◆ **Brief A**: According to the guide on starting a business in Honduras, what must a company's legal representative hold for the SAR to issue the company's tax identification number (RTN)?
-- START Extract --
How to start a business in Honduras as a foreigner (2026)

ModerateCódigo de Comercio (Decreto No. 73-50, 1950, as amended) and Ley para la Promoción y Protección de Inversiones (Decreto 51-2011); administered by the Registro Mercantil and Servicio de Administración de Rentas (SAR)Country index 63 · C+

Honduras shaded by its starting a business status

Starting a business in Honduras as a foreigner: moderate (Código de Comercio (Decreto No. 73-50, 1950, as amended) and Ley para la Promoción y Protección de Inversiones (Decreto 51-2011); administered by the Registro Mercantil and Servicio de Administración de Rentas (SAR)).

Honduras permits 100% foreign ownership in most sectors, with no general minimum capital requirement for foreigners, but company formation involves multiple sequential steps including notarized incorporation, Registro Mercantil registration, and tax ID issuance. A key practical constraint is that the SAR requires the company's legal representative to hold valid Honduran residency or nationality to obtain the mandatory tax identification number (RTN), meaning most foreign founders must secure residency or appoint a resident local representative before full activation.
-- END Extract --
-- START Working data --
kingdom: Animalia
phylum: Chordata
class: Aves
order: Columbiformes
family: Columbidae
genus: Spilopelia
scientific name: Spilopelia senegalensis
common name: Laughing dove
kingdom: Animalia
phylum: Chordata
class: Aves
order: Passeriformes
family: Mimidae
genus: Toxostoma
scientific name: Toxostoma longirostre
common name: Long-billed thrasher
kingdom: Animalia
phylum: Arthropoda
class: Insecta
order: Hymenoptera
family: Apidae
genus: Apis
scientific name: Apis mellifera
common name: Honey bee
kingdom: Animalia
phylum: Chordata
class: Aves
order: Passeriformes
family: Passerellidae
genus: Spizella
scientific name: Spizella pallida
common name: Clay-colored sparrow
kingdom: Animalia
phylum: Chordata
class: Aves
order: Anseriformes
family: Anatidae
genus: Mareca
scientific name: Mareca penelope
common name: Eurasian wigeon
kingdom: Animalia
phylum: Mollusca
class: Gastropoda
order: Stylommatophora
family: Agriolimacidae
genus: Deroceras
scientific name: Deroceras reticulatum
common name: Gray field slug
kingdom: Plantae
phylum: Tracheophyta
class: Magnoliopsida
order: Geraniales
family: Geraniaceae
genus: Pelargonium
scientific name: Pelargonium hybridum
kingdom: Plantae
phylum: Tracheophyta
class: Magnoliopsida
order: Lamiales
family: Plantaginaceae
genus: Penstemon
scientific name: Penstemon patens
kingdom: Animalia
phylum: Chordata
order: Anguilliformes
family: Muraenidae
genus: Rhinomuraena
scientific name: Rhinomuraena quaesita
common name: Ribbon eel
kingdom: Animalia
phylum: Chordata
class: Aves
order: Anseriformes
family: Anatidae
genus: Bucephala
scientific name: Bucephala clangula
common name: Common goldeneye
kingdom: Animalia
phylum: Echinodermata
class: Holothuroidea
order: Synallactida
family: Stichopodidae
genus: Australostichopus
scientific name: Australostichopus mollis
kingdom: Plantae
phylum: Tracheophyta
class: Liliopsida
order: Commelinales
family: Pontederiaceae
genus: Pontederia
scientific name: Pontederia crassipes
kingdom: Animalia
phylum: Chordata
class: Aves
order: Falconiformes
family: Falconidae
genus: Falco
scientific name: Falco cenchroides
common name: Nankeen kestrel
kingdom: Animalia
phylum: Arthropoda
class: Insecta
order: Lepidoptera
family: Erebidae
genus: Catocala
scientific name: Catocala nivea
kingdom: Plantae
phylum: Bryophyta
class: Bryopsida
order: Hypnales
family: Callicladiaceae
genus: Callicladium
-- END Working data --
◆ **Brief B**: Reproduce the stretch of the listing from the line containing "family: Stichopodidae" through the end of the listing, word for word.

◆ **Exercise result A**: Valid Honduran residency or nationality.

◆ **Exercise result B**:
family: Stichopodidae
genus: Australostichopus
scientific name: Australostichopus mollis
kingdom: Plantae
phylum: Tracheophyta
class: Liliopsida
order: Commelinales
family: Pontederiaceae
genus: Pontederia
scientific name: Pontederia crassipes
kingdom: Animalia
phylum: Chordata
class: Aves
order: Falconiformes
family: Falconidae
genus: Falco
scientific name: Falco cenchroides
common name: Nankeen kestrel
kingdom: Animalia
phylum: Arthropoda
class: Insecta
order: Lepidoptera
family: Erebidae
genus: Catocala
scientific name: Catocala nivea
kingdom: Plantae
phylum: Bryophyta
class: Bryopsida
order: Hypnales
family: Callicladiaceae
genus: Callicladium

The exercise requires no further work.